Saved entries:
※

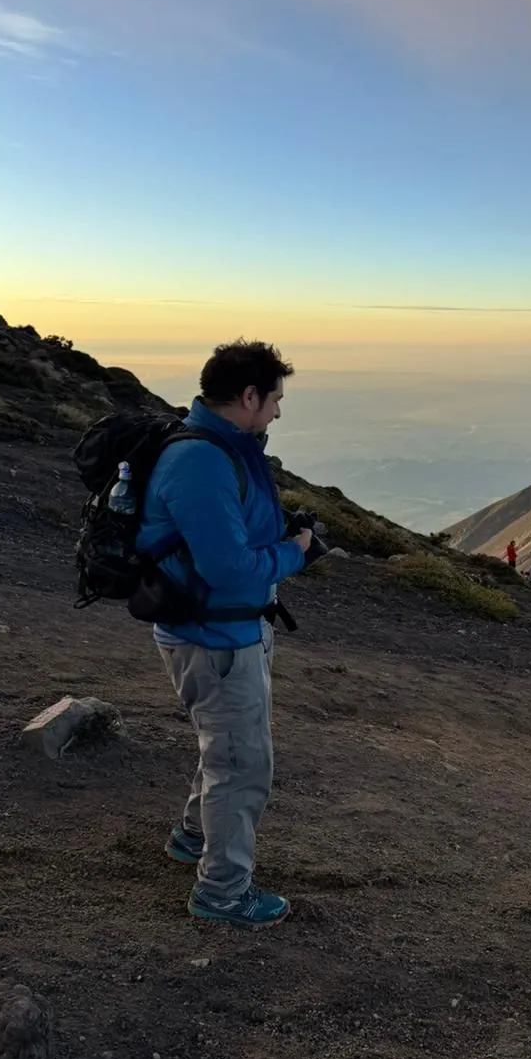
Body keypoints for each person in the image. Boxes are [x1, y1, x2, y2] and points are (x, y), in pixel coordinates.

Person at [136, 340, 313, 929]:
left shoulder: (227, 446)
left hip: (224, 630)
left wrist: (281, 533)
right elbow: (228, 569)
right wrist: (294, 554)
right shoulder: (202, 461)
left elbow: (229, 536)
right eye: (274, 400)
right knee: (241, 765)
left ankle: (191, 837)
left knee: (227, 747)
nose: (279, 413)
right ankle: (221, 893)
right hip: (214, 638)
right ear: (248, 396)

※

PROBLEM TO WORK ON →
Exact copy, no pictures: please print every record above as written.

ANSWER TO THE EXERCISE →
Body keypoints for each person in the image. Boxes are [x1, y1, x2, y2] and points are (x, y), in pixel coordinates.

Person at [136, 340, 313, 929]:
left shoulder: (227, 446)
left hip: (224, 630)
left wrist: (281, 533)
right elbow: (228, 569)
right wrist: (294, 554)
right shoulder: (202, 461)
left elbow: (229, 536)
right eye: (274, 400)
right knee: (241, 765)
left ankle: (191, 837)
left knee: (227, 747)
nose: (279, 413)
right ankle: (221, 893)
right hip: (214, 638)
right ear: (248, 396)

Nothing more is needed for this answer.